La guerra in Ucraina sono gli occhi del soldato Serhiy mentre mi mostra le foto che ha scattato al fronte (“Perché il mondo possa sapere”). La guerra in Ucraina è la maschera di orrore incarnata nel volto del religioso ortodosso di Bucha, mentre rievoca la penosa raccolta dei cadaveri per le strade della città. La guerra in Ucraina è rappresentata da una domanda senza risposta: quali esseri umani saranno un domani quelli sopravvissuti a quest’inferno?

Il soldato Serhiy era uno studente universitario sette anni fa. Studiava storia. Oggi è un giovane uomo che mi racconta di essere sposato con il suo fucile. Al futuro non pensa affatto, deve combattere. Certo, come in tutte le guerre… Ma i suoi occhi, quelli vi lascerebbero senza respiro.

E come si fa a descrivere il volto di quel sacerdote di Bucha: dietro la sua chiesa ha scavato una fossa comune. Per raccogliere i cadaveri in decomposizione ha dovuto mendicare aiuto dai russi che occupavano la città. Lì non ci sono stati molti bombardamenti, quasi tutti i civili sono stati uccisi a fucilate. Lasciati a terra per giorni e giorni, fin quando i cani non hanno iniziato a sbranarli.

La guerra in Ucraina è la statua in terracotta di una madonnina la cui testa è esplosa in mille pezzi senza che il resto si muovesse di un centimetro. Si trova nel seminario di Vorzel, a pochi chilometri da Kiev. Il complesso del seminario è in un bel bosco, isolato da tutto. Il missile Grad è ancora lì, piantato in un buco nel mattonato del cortile. Le sue schegge hanno perforato una finestra e decapitato la statuina. Null’altro.

La guerra in Ucraina è il suono lacerante delle sirene dell’antiaerea e delle mine che vengono fatte brillare mentre intorno la vita prosegue, ostentatamente normale. Irpin è rasa al suolo. Nel villaggio vicino, alcune ragazze sorseggiano una birra come se fossero a Trastevere. A Leopoli, tra “cavalli di Frisia” e trincee di sacchi di sabbia, le famiglie si godono un sole quasi estivo e gli skateboard obbediscono docili alle evoluzioni dei ragazzini.

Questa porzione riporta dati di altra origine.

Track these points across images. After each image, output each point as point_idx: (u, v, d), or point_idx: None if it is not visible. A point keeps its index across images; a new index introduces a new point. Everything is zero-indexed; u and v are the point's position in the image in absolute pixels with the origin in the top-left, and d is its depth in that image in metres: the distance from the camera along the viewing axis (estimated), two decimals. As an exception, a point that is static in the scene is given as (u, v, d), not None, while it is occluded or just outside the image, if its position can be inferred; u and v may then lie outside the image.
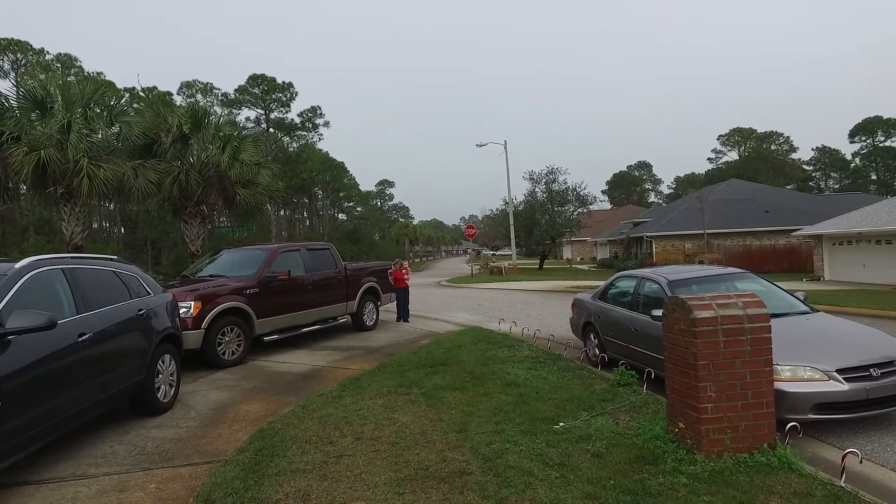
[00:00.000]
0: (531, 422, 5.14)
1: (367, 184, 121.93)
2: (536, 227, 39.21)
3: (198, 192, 15.08)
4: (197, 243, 15.63)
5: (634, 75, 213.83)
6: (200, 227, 15.68)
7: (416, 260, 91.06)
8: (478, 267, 49.57)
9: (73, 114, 12.50)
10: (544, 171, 39.93)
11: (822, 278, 26.20)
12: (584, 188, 40.38)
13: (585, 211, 40.05)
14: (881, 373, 4.76)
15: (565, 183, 39.86)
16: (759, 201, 37.23)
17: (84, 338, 4.41)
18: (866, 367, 4.78)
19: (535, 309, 15.42)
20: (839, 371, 4.75)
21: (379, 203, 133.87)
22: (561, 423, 5.07)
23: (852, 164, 79.77)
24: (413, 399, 6.07)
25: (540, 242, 39.27)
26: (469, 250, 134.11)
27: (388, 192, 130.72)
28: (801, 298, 6.52)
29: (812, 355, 4.96)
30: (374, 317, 11.81)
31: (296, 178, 44.92)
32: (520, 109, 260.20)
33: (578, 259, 60.06)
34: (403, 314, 13.10)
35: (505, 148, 32.16)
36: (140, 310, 5.47)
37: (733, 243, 33.57)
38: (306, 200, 79.46)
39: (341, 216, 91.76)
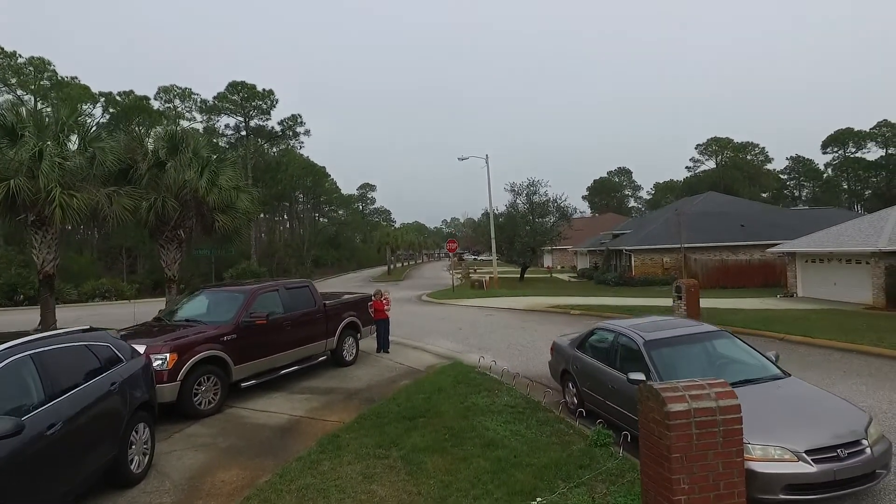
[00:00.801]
0: (509, 496, 5.17)
1: (348, 187, 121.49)
2: (518, 238, 39.49)
3: (174, 217, 14.87)
4: (174, 268, 15.38)
5: (620, 78, 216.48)
6: (177, 252, 15.44)
7: (398, 265, 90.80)
8: (459, 275, 49.63)
9: (45, 141, 12.22)
10: (525, 183, 40.33)
11: (795, 294, 26.80)
12: (565, 200, 40.88)
13: (566, 224, 40.44)
14: (848, 453, 4.89)
15: (546, 195, 40.30)
16: (736, 215, 38.02)
17: (53, 429, 4.32)
18: (834, 448, 4.90)
19: (515, 335, 15.49)
20: (808, 452, 4.87)
21: (360, 206, 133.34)
22: (538, 499, 5.10)
23: (825, 175, 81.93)
24: (391, 464, 6.06)
25: (521, 254, 39.55)
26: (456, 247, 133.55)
27: (369, 196, 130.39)
28: (773, 360, 6.66)
29: (783, 433, 5.07)
30: (354, 351, 11.74)
31: (276, 187, 44.41)
32: (504, 112, 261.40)
33: (559, 267, 60.60)
34: (384, 345, 13.05)
35: (486, 162, 32.34)
36: (113, 383, 5.37)
37: (710, 258, 34.19)
38: (287, 204, 78.80)
39: (323, 220, 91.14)
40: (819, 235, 26.73)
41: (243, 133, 46.23)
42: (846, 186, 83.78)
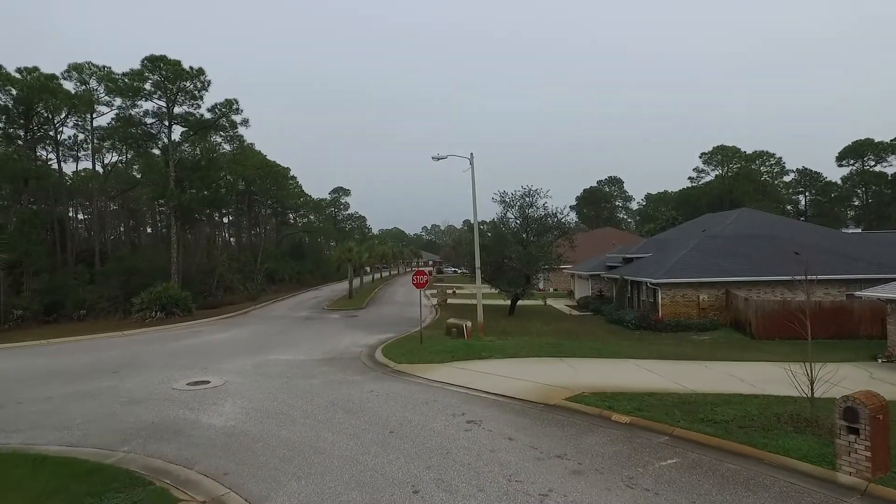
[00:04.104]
0: None
1: (320, 191, 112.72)
2: (508, 262, 31.11)
3: None
4: None
5: (614, 83, 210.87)
6: None
7: (374, 276, 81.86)
8: (434, 301, 41.01)
9: None
10: (519, 193, 31.97)
11: (903, 359, 19.00)
12: (567, 215, 32.65)
13: (568, 244, 32.16)
14: None
15: (545, 208, 31.96)
16: (785, 239, 30.08)
17: None
18: None
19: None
20: None
21: (334, 212, 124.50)
22: None
23: (840, 188, 75.20)
24: None
25: (513, 282, 31.08)
26: (430, 269, 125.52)
27: (343, 201, 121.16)
28: None
29: None
30: None
31: (203, 189, 35.31)
32: (492, 114, 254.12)
33: (551, 290, 52.28)
34: None
35: (471, 163, 23.76)
36: None
37: (763, 297, 26.16)
38: (234, 209, 69.55)
39: (284, 227, 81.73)
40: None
41: (166, 122, 36.99)
42: (857, 202, 77.49)
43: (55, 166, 46.52)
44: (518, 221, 33.19)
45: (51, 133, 44.82)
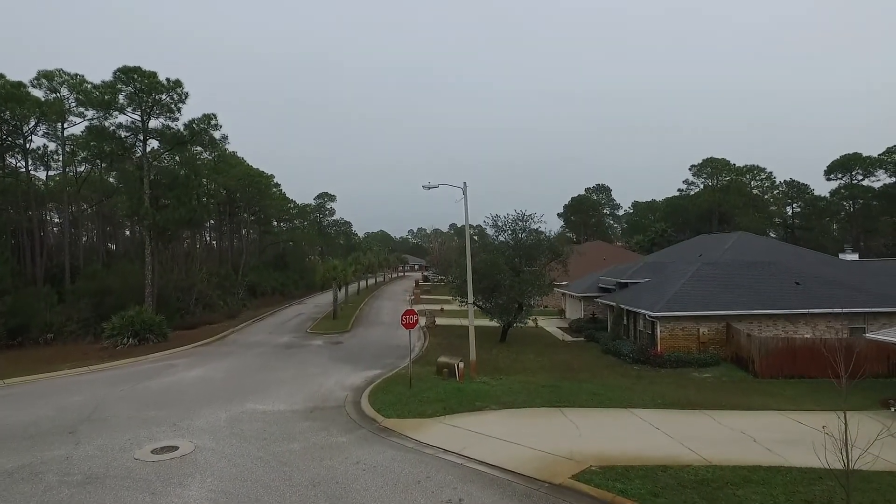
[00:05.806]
0: None
1: (304, 194, 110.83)
2: (501, 288, 29.91)
3: None
4: None
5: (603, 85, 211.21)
6: None
7: (355, 283, 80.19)
8: (423, 322, 39.62)
9: None
10: (512, 217, 30.86)
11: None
12: (566, 238, 31.52)
13: (562, 268, 31.11)
14: None
15: (538, 232, 30.85)
16: (784, 266, 29.26)
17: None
18: None
19: None
20: None
21: (319, 217, 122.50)
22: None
23: (828, 202, 75.30)
24: None
25: (506, 310, 29.90)
26: (420, 276, 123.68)
27: (328, 206, 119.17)
28: None
29: None
30: None
31: (181, 208, 33.55)
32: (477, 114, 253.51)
33: (543, 307, 51.23)
34: None
35: (464, 192, 22.48)
36: None
37: (765, 333, 25.22)
38: (216, 216, 67.61)
39: (268, 236, 79.72)
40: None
41: (141, 137, 35.16)
42: (842, 215, 77.71)
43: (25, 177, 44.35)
44: (510, 241, 32.16)
45: (19, 142, 42.68)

È la loro forma di resistenza, l’unico modo di ribellarsi a chi li vorrebbe morti.

La guerra in Ucraina sono le lacrime inghiottite di chi non cerca una ragione a ciò che sta accadendo. Perché, molto semplicemente, una ragione non c’è. La guerra in Ucraina è un diplomatico di professione, il nunzio apostolico, che stringe tra le mani una Bibbia recuperata dalla cameretta dei bambini in un anonimo edificio bombardato e che per raccontare ciò che è accaduto deve riprendere il respiro e controllare il tremore della voce. Un uomo che non ha vacillato mai sotto le bombe, ma rischia di soccombere sotto il peso di un piccolo libro, impregnato di anime.

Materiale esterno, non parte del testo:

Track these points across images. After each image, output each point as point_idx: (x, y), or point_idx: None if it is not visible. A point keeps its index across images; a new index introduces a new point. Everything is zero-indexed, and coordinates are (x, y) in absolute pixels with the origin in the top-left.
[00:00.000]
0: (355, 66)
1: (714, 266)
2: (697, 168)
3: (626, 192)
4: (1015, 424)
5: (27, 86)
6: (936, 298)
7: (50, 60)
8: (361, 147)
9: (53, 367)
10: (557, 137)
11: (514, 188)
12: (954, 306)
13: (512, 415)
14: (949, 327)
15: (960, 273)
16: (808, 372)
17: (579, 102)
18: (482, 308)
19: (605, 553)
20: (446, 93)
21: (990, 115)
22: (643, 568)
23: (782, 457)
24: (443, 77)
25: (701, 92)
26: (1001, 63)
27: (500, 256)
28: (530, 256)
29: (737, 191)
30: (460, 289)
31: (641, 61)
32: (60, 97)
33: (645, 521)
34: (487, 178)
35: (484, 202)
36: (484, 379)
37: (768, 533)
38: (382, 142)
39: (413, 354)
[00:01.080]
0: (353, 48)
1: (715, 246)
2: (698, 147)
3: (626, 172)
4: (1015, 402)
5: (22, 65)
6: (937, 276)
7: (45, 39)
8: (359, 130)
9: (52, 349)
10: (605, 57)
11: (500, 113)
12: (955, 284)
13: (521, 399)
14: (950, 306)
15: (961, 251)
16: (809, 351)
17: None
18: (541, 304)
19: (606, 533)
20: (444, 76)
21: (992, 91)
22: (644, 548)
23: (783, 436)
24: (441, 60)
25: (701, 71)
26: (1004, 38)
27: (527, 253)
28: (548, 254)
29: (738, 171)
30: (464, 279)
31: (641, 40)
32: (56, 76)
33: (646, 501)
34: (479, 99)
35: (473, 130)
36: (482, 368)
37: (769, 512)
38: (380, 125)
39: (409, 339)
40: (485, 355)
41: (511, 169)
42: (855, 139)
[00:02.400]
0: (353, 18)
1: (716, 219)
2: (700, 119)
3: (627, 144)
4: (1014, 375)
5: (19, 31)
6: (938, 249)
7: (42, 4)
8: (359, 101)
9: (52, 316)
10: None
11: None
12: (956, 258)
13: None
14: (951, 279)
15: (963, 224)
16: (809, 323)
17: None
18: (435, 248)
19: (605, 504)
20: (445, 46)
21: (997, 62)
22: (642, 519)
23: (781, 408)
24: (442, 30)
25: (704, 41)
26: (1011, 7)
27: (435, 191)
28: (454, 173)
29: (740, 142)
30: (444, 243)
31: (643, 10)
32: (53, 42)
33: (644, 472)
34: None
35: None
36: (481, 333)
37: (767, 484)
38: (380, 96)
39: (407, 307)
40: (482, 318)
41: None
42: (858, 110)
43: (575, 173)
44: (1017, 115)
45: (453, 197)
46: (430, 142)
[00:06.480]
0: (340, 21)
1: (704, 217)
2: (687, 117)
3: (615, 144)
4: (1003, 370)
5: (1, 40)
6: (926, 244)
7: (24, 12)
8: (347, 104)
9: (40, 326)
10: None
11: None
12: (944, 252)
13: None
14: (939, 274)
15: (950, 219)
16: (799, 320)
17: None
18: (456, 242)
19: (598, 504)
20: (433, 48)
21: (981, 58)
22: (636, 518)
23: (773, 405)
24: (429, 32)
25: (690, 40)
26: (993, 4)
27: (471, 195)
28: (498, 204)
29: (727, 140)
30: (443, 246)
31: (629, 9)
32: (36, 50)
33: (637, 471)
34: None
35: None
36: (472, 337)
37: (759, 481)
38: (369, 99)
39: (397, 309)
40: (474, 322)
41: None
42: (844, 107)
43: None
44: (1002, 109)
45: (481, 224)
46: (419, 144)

La guerra in Ucraina è l’abitudine alla guerra. Si passeggia per la strada a Kiev; e ci si scattano foto ricordo davanti ai resti di un tank russo. Si va a pesca nei venefici canali fuori città pur sapendo che non ci sono pesci.

La guerra in Ucraina è la convinzione dilagante che la strada per la pace passi per la scelta tra lo sterminio e la vittoria. Un’opzione che lascia poco spazio alle concessioni e alla tolleranza. Gli ucraini sono un solo popolo, ricco di diversità che rendono fieri. Ma se hai sempre parlato russo è meglio tacere, anche se gli invasori ti hanno tirato giù la casa.

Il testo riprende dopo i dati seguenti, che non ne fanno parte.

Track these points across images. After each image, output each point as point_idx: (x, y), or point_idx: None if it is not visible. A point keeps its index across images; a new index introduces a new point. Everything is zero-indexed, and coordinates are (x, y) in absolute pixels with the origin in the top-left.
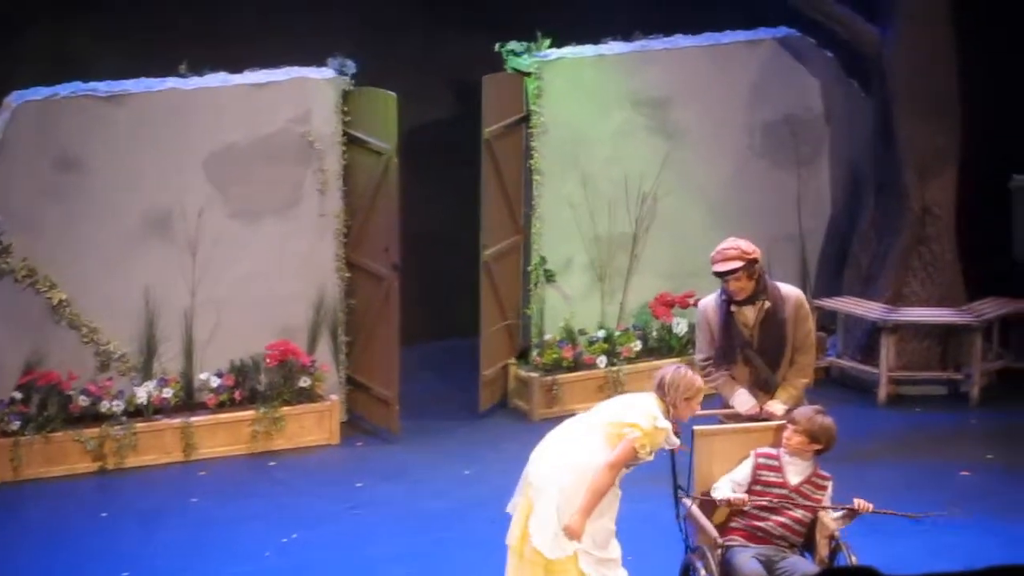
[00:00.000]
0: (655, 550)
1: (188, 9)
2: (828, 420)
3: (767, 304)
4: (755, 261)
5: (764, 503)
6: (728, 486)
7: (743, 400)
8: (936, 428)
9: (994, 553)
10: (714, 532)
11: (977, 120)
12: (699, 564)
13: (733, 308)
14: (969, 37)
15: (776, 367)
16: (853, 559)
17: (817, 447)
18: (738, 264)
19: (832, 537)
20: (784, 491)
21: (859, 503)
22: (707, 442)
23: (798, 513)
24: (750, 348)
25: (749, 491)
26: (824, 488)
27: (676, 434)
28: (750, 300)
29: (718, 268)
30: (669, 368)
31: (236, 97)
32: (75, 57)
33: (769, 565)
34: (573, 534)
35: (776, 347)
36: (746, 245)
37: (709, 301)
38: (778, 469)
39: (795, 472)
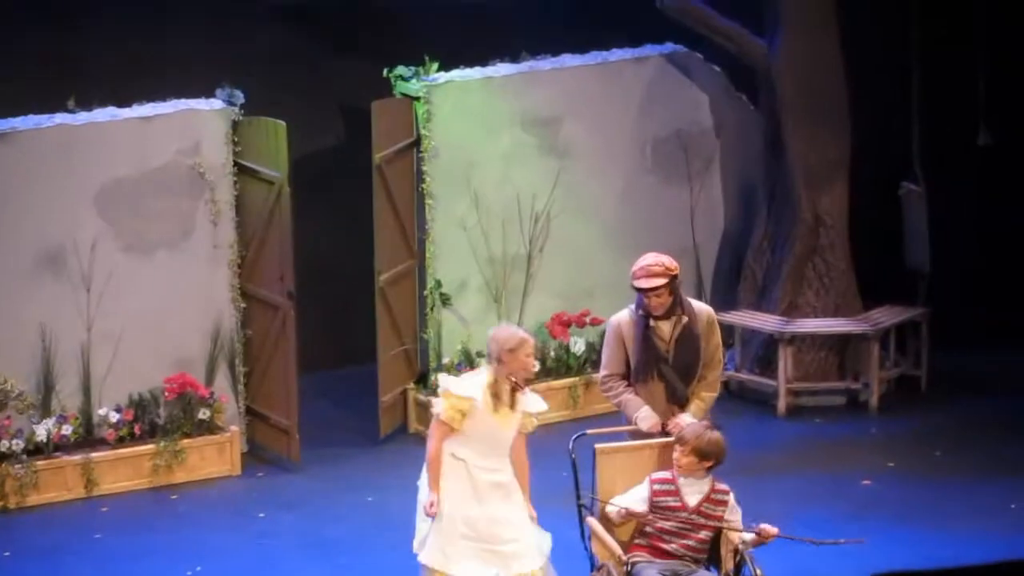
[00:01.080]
0: (562, 570)
1: (74, 43)
2: (715, 435)
3: (684, 319)
4: (676, 276)
5: (667, 527)
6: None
7: (645, 416)
8: (836, 438)
9: (898, 561)
10: (618, 549)
11: (866, 128)
12: None
13: (652, 323)
14: (855, 45)
15: (689, 382)
16: (758, 571)
17: (708, 464)
18: (662, 281)
19: (736, 551)
20: (684, 514)
21: (765, 529)
22: (610, 460)
23: (702, 533)
24: (666, 363)
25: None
26: (724, 503)
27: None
28: (667, 315)
29: (642, 284)
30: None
31: (125, 131)
32: None
33: None
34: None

La guerra in Ucraina è l’angoscia per quei padri che faranno ritorno dal fronte e non saranno più gli stessi padri. Come il soldato Serhiy che ha per sposa la propria arma, alla quale potrebbe anche decidere di rimanere fedele per tutta la vita e la cui unica possibilità di redenzione al momento è quella di girarmi le foto scattate al fronte: «Fai che tutto il mondo possa vederle», anche se sono convinto che intendesse «fai che tutti sappiano ciò che ho dovuto vedere».